Jane Bites Back_ A Novel - Michael Thomas Ford [54]
All of my love,
Byron’s signature was scrawled across the bottom of the page. Jane read through the note one more time, then crumpled it up and threw it into the trash. Only one battle, she thought. Who does he think he is, Charles de Gaulle?
Chapter 19
What kind of writer did she want to be? She had never considered the question. Now that it had been asked, she found that what she wanted was to tell the stories of women. Not women whose primary interest in life was marriage, but women like herself who wanted more than just a husband.
—Jane Austen, Constance, manuscript
WINTER GAVE WAY TO SPRING, AND EVENTUALLY JANE STOPPED looking for Byron everywhere she went. She still did not tell Walter about herself, and after nagging her for weeks about it Lucy stopped, but mostly because she had something else to torment Jane about. The announcement of the publication of Constance appeared in Publishers Weekly the first week of March, with a full-page ad trumpeting it as “the must-read book of summer.” The cover was featured prominently, along with a photograph of Jane, which against her objections Nick Trilling had insisted they use. There were several flattering blurbs, and a box at the bottom announced a fifty-thousand-copy first printing.
“When were you going to mention this?” Lucy asked Jane the day the magazine arrived. “When I opened the box of books?”
Since then life had been a whirlwind. First the galleys arrived and Jane spent two weeks going over them. Several times she’d called Kelly in tears because she was convinced the novel was dreadful and should never be published. Each time he’d talked her down, assuring her that it was a very good book. After that had been the unpleasantness of the author photo, which Walter had taken with his digital camera and which Jane thought made her look like a woman who spent all her time knitting scarves and doing acrostics. Nick had proclaimed it just the thing, which did nothing to allay her fears.

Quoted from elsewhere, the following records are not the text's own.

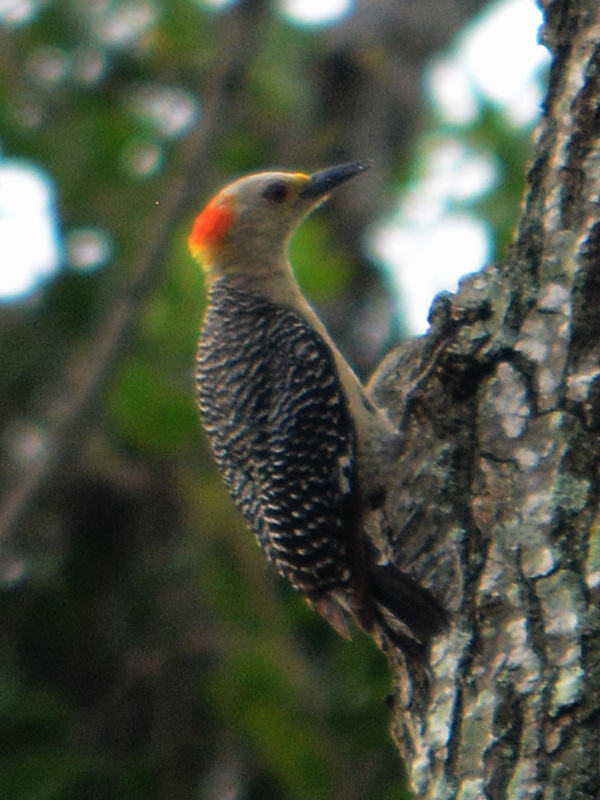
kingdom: Animalia
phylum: Chordata
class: Aves
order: Piciformes
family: Picidae
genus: Melanerpes
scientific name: Melanerpes aurifrons
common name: Golden-fronted woodpecker
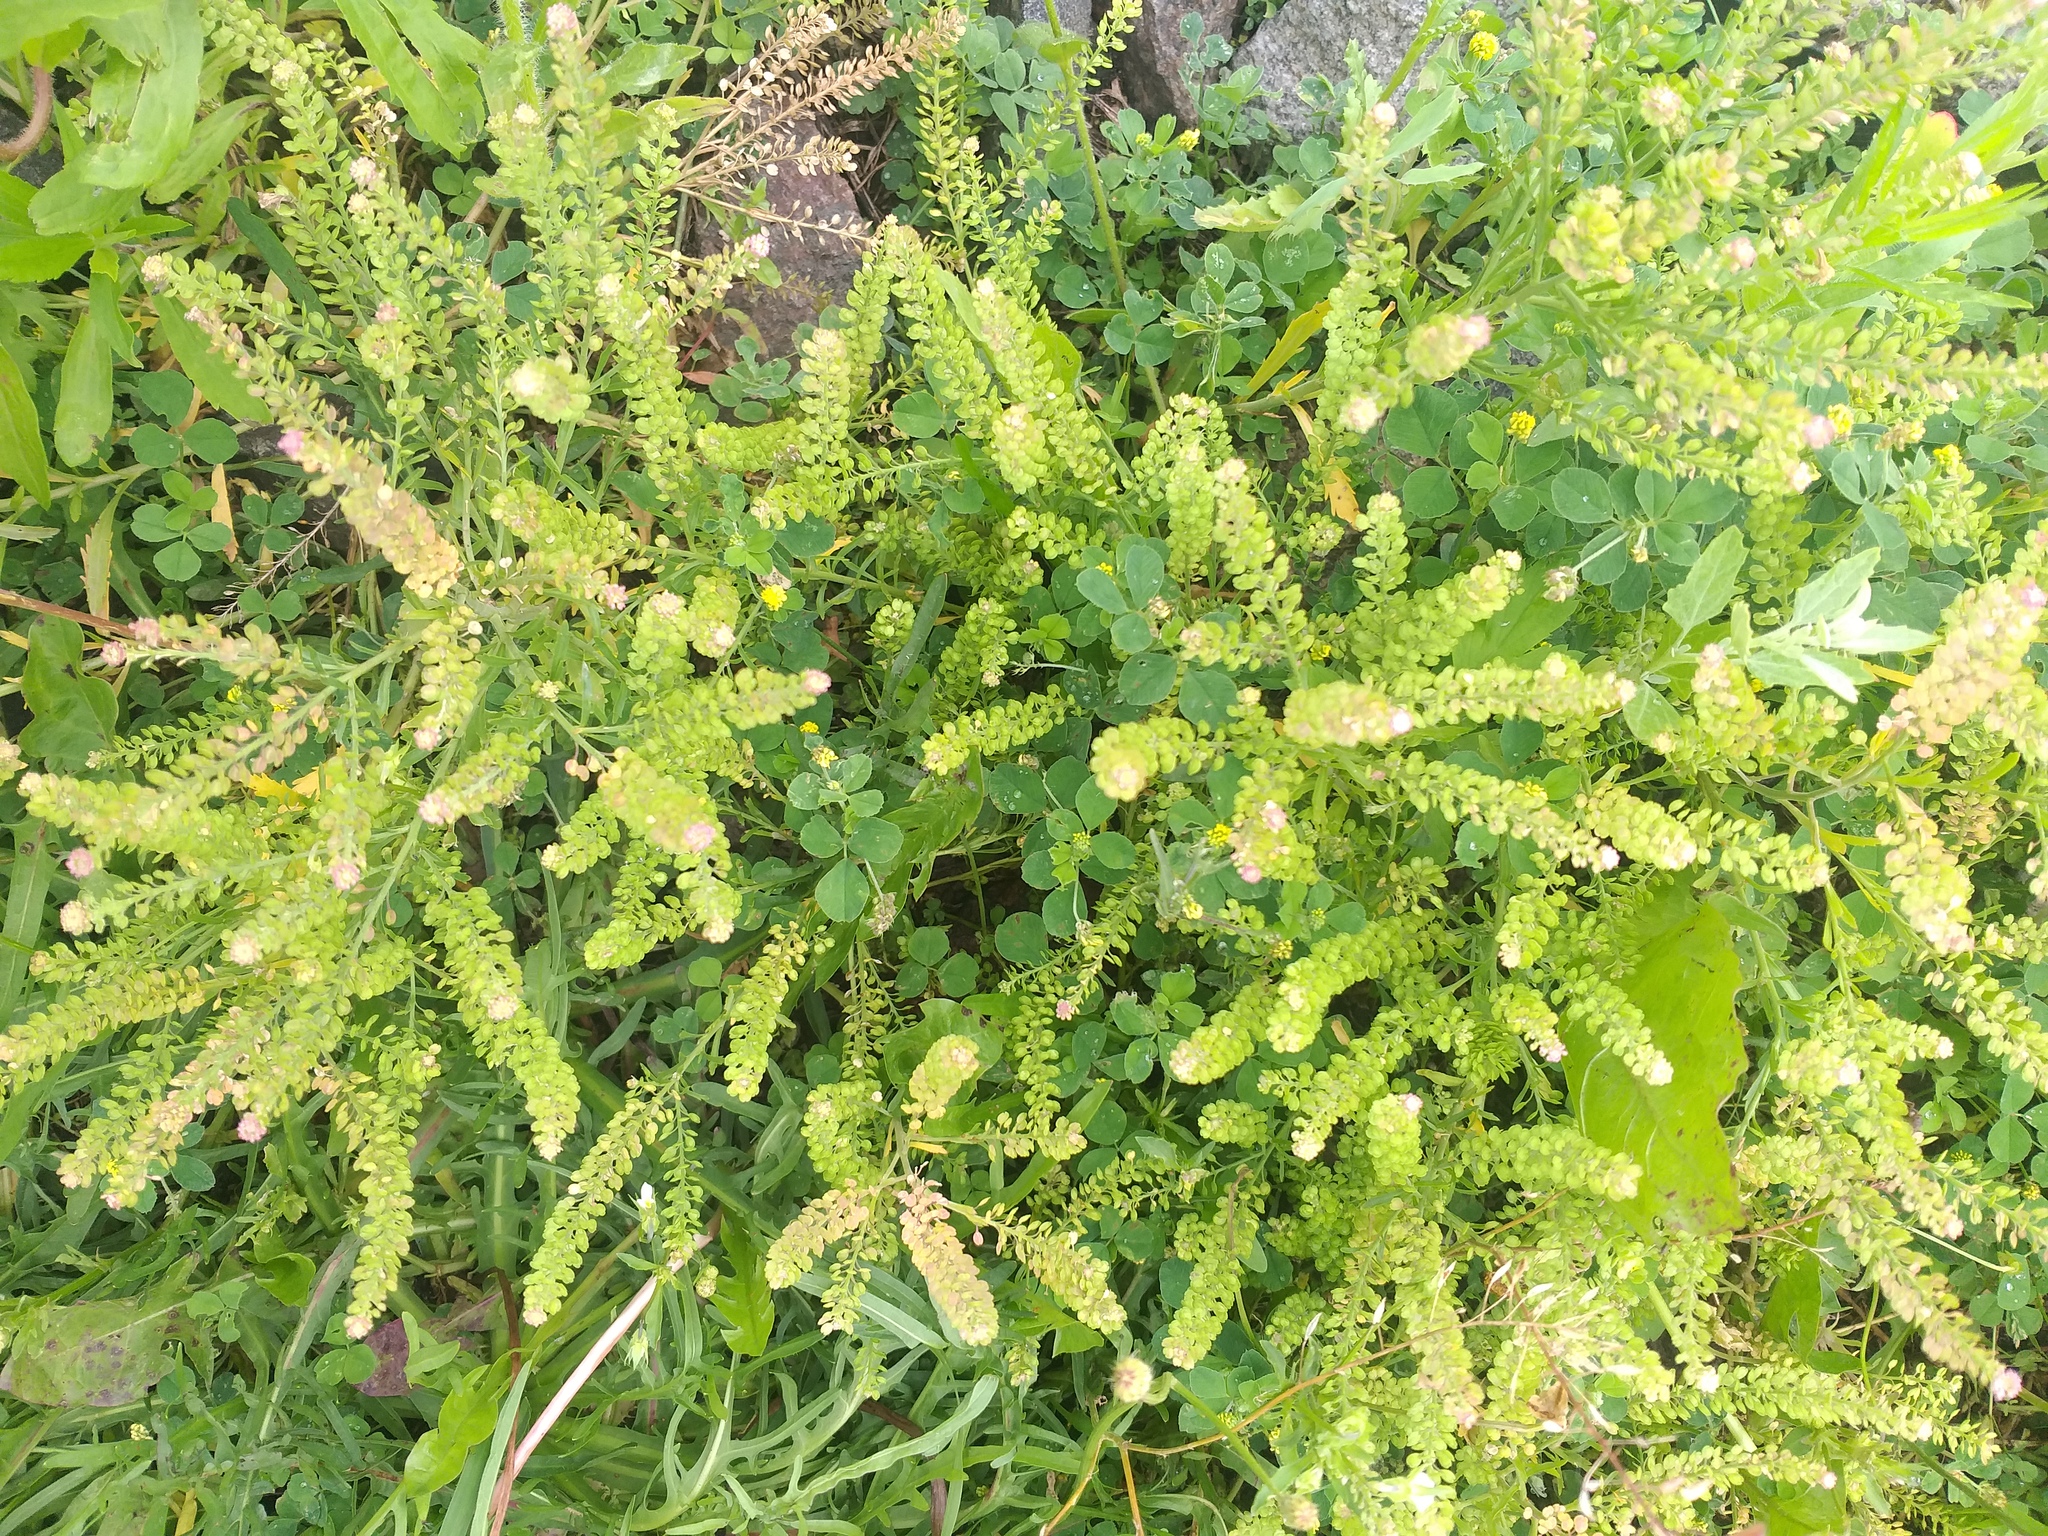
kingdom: Plantae
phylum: Tracheophyta
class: Magnoliopsida
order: Brassicales
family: Brassicaceae
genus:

There was a lull from March until the middle of April, when the first reviews began to appear. That was when people other than Lucy and Walter began to realize that there was an author in their midst. Soon Jane was something of a minor celebrity in town and could walk no more than a few blocks without someone stopping her to congratulate her on her first book. She quickly adopted a standard response (“That’s so kind of you”) and perfected the art of appearing thankful yet busy (“I’d love to chat, but I must get to the bank before it closes. Yes, we’ll probably have a party when it comes out”).
“If I’d known how exhausting this would be, I never would have sent the manuscript in,” Jane complained to Walter one evening after dinner at her house. “Having to be relentlessly cheerful is making my face cramp.” She massaged her cheeks and sighed.
“It’s the price you have to pay for literary stardom,” Walter joked.
Jane began to say something about how things had been easier when her books were published anonymously, but caught herself in time. It was becoming increasingly difficult to remember what she could and could not say, and to whom. She had begun to cherish the freedom she felt when she was talking to Lucy. Having to watch herself around Walter always put her on edge.
“Kelly sent me an early review,” she told Walter. “From a newspaper in Chicago, I think. It’s quite nice.” She handed Walter the clipping, which he read silently.
“Nice?” he said when he was finished. “Jane, they compared you to Inez Gossford. That’s not just nice, it’s fantastic.”
“I suppose it is,” Jane admitted. “She’s rather popular, isn’t she?”
Walter wagged a finger at her. “Don’t you start that,” he said.
Jane looked at him. “Start what?” she said.
“The whole popular-versus-literary thing,” Walter said. “I hate it when people try to say one is better than the other. Like books people enjoy reading are somehow beneath books that literary snobs approve of.”